Rôle N° RG 19/18736 – N° Portalis DBVB-V-B7D-BFIU6
EURL RECLOSES
C/
Organisme URSSAF PACA
Copie exécutoire délivrée
le :
à
: - Me Mary CASTALDO
- URSSAF PAC
Décision déférée à la Cour :
Jugement du Tribunal des Affaires de Sécurité Sociale de DIGNE LES BAINS en date du 26 Novembre 2019,enregistré au répertoire général sous le n° 17/00127.
APPELANTE
EURL RECLOSES, demeurant […]
représentée par Me Mary CASTALDO de la SELARL CABINET CASTALDO ET ASSOCIES, avocat au barreau d’ALPES DE HAUTE-PROVENCE
INTIMEE
URSSAF PACA, demeurant […]
représentée par Mme Maïlys BLANC-MOULINS, A B, en vertu d’un pouvoir spécial
*-*-*-*-*
COMPOSITION DE LA COUR
En application des dispositions de l’article 945-1 du code de procédure civile, l’affaire a été débattue le 19 Mai 2021, en audience publique, les parties ne s’y étant pas opposées, devant Madame Dominique PODEVIN, Présidente de chambre, chargé d’instruire l’affaire.
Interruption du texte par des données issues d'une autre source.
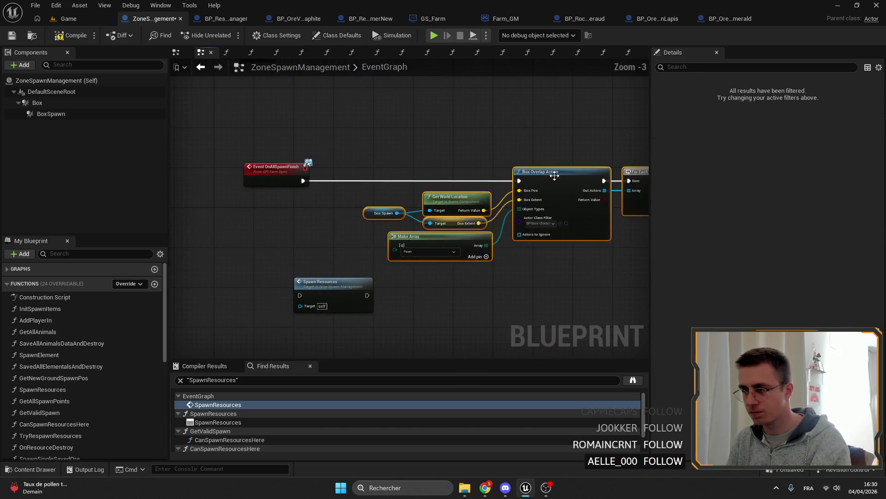
mouse_move(416, 180)
mouse_down()
mouse_move(370, 172)
mouse_move(348, 112)
mouse_up()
Ce magistrat a rendu compte des plaidoiries dans le délibéré de la Cour composée de :
Monsieur Yves ROUQUETTE-DUGARET, Président de chambre
Madame Dominique PODEVIN, Présidente de chambre
Madame Audrey BOITAUD DERIEUX, Conseiller
Greffier lors des débats : Madame Laura BAYOL.
Les parties ont été avisées que le prononcé de la décision aurait lieu par mise à disposition au greffe le 18 Juin 2021.
ARRÊT
contradictoire,
Prononcé par mise à disposition au greffe le 18 Juin 2021
Signé par Monsieur Yves ROUQUETTE-DUGARET, Président de chambre et Madame Isabelle LAURAIN, greffier auquel la minute de la décision a été remise par le magistrat signataire.
L’union de recouvrement des cotisations sociales et d’allocations familiales Provence-Alpes-Côte d’Azur (ci-après désignée URSSAF ) a procédé à un contrôle sur l’application de la législation de sécurité sociale, d’assurance chômage et de garantie des salaires de l’entreprise unipersonnelle à responsabilité limitée (EURL) Recloses, exploitant un fonds de commerce saisonnier d’hôtel- restaurant sous l’enseigne 'Chez Franz’ à Allos (04), et dont l’unique associée et gérante, est Mme C Y.
Le 22 décembre 2015 à 12 heures, un contrôleur de l’URSSAF a constaté qu’une salariée, Mme D X, effectuait des tâches de ménage au sein de l’établissement et qu’elle n’avait fait l’objet, ni d’une déclaration préalable à l’embauche (DPAE), ni d’une inscription au registre du personnel.
Par lettre d’observations du 1er mars 2016, l’EURL Recloses a été informée du constat d’infraction de travail dissimulé.
Par courrier du 28 mars 2016, M. E Z, le directeur financier et B de la société et compagnon de la gérante, a justifié la situation en raison de circonstances exceptionnelles ayant empêché la réalisation de la formalité déclarative de la salariée, puisqu’il se trouvait en déplacement à Paris. Il a ainsi procédé à la formalité litigieuse dès son retour, soit le jour même à 12 heures 56.
Par nouvelle lettre d’observations du 10 mai 2016 en raison d’une erreur matérielle sur la date du contrôle dans la première lettre d’observations, l’inspecteur de l’URSSAF a maintenu le redressement de 4.670,00 euros, se décomposant comme suit : 3.959,00 euros de redressement forfaitaire au titre du travail dissimulé, et suite à ce constat, 662,00 euros d’annulation des réductions générales de cotisations et 49,00 euros d’annulation des déductions patronales 'Loi TEPA'.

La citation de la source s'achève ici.